Clinically on examination:

Tongue looks like bag of worms when protruded and speech is jerky.

Handwriting is illegible.

Pronator sign positive – when patient is asked to raise their hand above their head, one or both hands are pronated.

Patient fails to sustain a contraction, seen when asked to squeeze the examiner’s finger, the squeeze is irregular and intermittent gaining it’s name of milkmaid’s grip.


Let’s see what this looks like under the microscope:


There is a collection of T cells (lymphocytes), plasma cells and a characteristic macrophage called the ANITSCHKOW CELL seen, this finding is called as ASCHOFF BODIES, they are pathognomic for rheumatic fever.

ANITSCHKOW CELL – Macrophage with large pink cytoplasm and a ribbon like chromatin in the nuclei hence giving it the famous name of Caterpillar cell


Rheumatic Heart Disease:

Chronic symptoms only show a few years after the primary infection. This mainly comes with valvular dysfunction (commonly the mitral valve) leading to mitral stenosis, mitral regurgitation and arrhythmia. This is called as rheumatic heart disease.

The valve leaflet undergoes thickening and there is fusion of the valve’s commisure leading to a fish mouth appearance. All this leads to mitral valve stenosis predominantly which causes pressure overload in the atrium leading to atrial dilation.
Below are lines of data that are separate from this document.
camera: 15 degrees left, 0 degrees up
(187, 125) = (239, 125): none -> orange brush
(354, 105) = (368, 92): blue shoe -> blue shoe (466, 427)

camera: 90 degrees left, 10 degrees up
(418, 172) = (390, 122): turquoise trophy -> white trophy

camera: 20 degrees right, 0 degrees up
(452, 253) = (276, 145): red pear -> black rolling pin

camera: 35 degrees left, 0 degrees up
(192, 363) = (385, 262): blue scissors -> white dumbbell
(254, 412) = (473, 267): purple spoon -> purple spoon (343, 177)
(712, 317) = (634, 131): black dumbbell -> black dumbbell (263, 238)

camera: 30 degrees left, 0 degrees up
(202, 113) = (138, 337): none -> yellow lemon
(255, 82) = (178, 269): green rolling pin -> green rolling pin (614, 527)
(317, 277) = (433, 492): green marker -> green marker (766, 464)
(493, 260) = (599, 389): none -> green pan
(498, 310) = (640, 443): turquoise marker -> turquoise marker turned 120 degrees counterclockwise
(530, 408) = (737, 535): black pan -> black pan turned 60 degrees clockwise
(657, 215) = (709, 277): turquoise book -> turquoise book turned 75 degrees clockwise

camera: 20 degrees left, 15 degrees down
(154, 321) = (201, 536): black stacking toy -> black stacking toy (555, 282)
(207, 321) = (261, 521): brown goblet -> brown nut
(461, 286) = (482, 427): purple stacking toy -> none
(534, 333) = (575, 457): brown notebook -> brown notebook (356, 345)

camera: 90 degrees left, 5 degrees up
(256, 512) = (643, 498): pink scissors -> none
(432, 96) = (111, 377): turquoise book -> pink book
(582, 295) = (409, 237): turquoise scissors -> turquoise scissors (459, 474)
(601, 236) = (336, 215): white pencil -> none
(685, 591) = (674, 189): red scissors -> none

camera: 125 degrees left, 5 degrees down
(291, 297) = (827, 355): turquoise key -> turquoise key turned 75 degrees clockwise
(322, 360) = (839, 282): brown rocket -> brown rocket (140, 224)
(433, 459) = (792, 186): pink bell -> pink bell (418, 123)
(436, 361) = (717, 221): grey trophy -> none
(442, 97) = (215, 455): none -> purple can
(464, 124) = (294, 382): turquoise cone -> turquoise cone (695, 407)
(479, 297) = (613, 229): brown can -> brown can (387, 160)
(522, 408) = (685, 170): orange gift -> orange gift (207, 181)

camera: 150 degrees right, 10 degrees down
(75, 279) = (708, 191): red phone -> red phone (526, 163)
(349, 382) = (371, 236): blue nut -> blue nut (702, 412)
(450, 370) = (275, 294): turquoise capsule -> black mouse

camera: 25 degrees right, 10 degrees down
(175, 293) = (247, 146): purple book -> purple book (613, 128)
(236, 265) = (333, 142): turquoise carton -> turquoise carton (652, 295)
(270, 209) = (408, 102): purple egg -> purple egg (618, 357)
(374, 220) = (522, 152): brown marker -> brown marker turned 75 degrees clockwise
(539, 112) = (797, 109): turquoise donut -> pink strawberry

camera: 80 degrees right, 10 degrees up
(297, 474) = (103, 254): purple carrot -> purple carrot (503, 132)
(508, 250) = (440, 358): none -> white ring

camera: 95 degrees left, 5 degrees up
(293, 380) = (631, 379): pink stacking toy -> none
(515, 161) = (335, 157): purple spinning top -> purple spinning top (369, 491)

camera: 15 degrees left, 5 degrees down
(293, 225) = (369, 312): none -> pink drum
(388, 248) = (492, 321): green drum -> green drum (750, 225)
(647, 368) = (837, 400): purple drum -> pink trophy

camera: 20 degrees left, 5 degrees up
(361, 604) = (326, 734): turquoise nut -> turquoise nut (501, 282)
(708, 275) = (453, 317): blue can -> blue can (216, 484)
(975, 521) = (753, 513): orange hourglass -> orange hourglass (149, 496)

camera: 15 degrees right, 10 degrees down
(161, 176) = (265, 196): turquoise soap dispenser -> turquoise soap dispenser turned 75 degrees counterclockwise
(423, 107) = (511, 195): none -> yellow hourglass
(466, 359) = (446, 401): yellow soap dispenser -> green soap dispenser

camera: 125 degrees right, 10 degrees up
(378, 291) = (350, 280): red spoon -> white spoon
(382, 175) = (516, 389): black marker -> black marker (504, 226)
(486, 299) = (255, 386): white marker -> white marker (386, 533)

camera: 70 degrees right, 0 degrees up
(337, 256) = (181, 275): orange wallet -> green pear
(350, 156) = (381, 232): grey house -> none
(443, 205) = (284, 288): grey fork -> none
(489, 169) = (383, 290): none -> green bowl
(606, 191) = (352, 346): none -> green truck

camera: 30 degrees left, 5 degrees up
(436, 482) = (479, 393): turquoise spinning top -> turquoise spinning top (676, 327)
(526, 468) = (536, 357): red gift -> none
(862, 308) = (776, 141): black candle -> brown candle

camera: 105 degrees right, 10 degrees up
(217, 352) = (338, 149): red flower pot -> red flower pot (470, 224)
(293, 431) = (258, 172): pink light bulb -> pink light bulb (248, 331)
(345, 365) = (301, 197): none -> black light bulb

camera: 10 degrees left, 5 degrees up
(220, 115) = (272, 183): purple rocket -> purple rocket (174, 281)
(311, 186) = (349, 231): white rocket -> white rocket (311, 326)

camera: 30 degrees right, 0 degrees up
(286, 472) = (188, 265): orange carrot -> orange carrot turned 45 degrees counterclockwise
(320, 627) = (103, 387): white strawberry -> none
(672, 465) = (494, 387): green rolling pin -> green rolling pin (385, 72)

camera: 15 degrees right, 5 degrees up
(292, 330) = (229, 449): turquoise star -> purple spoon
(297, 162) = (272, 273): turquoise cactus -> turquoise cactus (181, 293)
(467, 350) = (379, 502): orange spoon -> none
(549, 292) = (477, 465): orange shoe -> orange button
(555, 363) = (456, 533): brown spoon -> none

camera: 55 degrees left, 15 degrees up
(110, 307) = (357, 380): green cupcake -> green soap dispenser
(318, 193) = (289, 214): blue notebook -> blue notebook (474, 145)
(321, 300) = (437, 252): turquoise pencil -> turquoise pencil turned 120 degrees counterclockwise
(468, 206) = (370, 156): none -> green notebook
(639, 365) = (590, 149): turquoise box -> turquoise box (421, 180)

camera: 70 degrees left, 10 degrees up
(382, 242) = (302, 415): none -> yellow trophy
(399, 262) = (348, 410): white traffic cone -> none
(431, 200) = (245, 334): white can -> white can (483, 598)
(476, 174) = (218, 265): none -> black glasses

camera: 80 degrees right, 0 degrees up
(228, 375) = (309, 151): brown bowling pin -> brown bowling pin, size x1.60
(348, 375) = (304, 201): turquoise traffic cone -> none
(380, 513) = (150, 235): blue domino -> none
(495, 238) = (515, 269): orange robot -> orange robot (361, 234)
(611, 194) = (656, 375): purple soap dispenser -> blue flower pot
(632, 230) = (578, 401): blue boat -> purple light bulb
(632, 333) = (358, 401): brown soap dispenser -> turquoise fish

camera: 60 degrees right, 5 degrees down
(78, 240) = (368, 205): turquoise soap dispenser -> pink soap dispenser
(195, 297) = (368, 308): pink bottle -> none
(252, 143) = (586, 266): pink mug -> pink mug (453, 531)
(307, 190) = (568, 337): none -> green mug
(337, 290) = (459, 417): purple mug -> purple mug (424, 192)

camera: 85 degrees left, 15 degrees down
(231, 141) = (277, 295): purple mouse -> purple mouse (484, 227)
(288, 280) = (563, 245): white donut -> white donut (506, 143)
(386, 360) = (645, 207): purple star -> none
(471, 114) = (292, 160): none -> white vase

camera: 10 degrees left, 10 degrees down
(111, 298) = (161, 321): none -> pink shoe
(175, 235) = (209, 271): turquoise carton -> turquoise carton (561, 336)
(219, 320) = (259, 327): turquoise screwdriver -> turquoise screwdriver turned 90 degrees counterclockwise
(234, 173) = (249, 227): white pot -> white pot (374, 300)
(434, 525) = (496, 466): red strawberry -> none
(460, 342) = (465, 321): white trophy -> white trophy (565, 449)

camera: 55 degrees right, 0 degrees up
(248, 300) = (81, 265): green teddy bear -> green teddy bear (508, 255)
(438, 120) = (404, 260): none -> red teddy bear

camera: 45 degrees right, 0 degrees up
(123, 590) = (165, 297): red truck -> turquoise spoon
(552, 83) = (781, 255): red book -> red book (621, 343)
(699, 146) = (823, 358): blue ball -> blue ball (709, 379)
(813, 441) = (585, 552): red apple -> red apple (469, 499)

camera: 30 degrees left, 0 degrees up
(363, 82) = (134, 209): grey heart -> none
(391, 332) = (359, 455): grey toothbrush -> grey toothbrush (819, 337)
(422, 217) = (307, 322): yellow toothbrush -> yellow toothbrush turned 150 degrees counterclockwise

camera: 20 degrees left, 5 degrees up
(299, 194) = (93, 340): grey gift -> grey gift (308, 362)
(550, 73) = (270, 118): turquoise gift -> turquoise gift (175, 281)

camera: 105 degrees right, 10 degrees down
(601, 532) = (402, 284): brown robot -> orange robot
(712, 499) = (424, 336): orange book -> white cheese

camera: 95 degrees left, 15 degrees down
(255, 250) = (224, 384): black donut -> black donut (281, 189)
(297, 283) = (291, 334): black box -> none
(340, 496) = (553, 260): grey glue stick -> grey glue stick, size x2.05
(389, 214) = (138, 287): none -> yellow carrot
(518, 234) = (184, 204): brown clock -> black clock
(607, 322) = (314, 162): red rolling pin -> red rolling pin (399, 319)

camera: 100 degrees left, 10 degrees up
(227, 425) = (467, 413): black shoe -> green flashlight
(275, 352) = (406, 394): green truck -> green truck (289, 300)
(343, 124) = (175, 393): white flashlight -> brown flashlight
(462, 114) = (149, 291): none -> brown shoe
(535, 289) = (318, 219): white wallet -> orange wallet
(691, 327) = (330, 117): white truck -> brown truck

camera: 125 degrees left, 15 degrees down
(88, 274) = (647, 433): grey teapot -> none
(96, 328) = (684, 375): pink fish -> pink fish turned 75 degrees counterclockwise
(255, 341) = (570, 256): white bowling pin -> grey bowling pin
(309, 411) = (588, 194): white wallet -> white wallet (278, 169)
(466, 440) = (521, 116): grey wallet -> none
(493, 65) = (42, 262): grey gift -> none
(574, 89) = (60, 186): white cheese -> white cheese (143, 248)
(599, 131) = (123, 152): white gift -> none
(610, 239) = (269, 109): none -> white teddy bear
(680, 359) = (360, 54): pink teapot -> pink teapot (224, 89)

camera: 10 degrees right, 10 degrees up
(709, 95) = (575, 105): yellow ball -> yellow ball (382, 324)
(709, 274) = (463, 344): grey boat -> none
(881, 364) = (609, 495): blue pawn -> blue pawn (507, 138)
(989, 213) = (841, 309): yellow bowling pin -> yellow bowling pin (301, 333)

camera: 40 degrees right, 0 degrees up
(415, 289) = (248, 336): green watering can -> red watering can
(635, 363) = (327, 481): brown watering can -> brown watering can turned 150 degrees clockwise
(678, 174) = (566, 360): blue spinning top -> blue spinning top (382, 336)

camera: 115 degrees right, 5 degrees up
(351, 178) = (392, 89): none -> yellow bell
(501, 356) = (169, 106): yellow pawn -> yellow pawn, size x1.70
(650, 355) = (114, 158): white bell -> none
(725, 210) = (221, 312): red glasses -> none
Dilation of the atrium becomes the ground for mural thrombus formation (increases risk for embolism in the systemic circulation) and arrhythmia. 

The cordae tendineae may undergo thickening and sometimes even rupture leading to the prolapse of valve leaflet causing severe regurgitation.

This will be dealt in depth in another post later on about valvular heart diseases stay tuned.


Now that we have a clear idea about the pathogenesis of rheumatic fever let’s discuss on how rheumatic fever is diagnosed.

Diagnosis of acute rheumatic fever:

The diagnosis of acute rheumatic fever is based on the revised jones criteria.


Laboratory diagnosis:

1. Anti Streptolysin O titre: commonly elevated in more than 85% of cases of RF. Often other antibodies are also detected along with ASO antibody like anti DNAse, anti hyaluronidase etc.

2. Throat swab culture: This is done for identifying the bacteria in the throat swab.

3. Rapid antigen test

4. Electrocardiogram : increased PR Interval is seen, this is one of the minor manifestation of revised jones criteria.

5. Echocardiography:

This forms one of the most important tests to recognise cardiac manifestations of rheumatic fever.

Here’s a table to summarise the echocardiography findings from API textbook of medicine:

ECHO FINDINGS IN RHEUMATIC HEART DISEASE


Now that we know about the pathogenesis and diagnosis of rheumatic fever, lets see the treatment aspect of acute rheumatic fever.

Treatment of acute rheumatic fever

Here’s a simple flow chart showing the algorithm of treatment in cases of acute rheumatic fever:

Algorithm for management of acute rheumatic fever


Antibiotics:

The precipitating group A streptococcus must be cleared first in order to control the infection and prevent relapse. 

Single dose of benzathine Penicillin 1.2 million units can be given IM. (OR)

Amoxicillin PO 50mg/kg daily for 10 days. (OR)

Erythromycin 250mg PO QID for 10 days.

NSAIDs and Steriods:

These play a key role in the treatment of arthritis, arthralgia and fever. There is no evidence of their role in carditis and chorea.

Aspirin 50 – 60 mg/kg per day in 4 to 5 divided doses.

Prednisone 1 – 2mg/kg for few days maximum upto 3 weeks for carditis only after weighing the risk and benefits of it.

Chorea:

The chorea present here is self limiting and needs no medications. But in case need arises carbamazepine or sodium valproate can be given.

The patient is advised bed rest till symptoms get better.